=== Stated exercise ===
Copy the data below line for line, keeping every word, spelling and punctuation mark unchanged.

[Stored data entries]
++++++

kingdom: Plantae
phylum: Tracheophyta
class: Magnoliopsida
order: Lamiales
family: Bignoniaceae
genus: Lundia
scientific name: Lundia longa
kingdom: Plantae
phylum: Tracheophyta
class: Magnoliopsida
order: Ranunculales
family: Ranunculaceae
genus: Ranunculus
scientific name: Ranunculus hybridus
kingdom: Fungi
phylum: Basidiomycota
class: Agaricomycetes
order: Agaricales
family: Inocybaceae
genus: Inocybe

++++++

=== Result ===
kingdom: Plantae
phylum: Tracheophyta
class: Magnoliopsida
order: Lamiales
family: Bignoniaceae
genus: Lundia
scientific name: Lundia longa
kingdom: Plantae
phylum: Tracheophyta
class: Magnoliopsida
order: Ranunculales
family: Ranunculaceae
genus: Ranunculus
scientific name: Ranunculus hybridus
kingdom: Fungi
phylum: Basidiomycota
class: Agaricomycetes
order: Agaricales
family: Inocybaceae
genus: Inocybe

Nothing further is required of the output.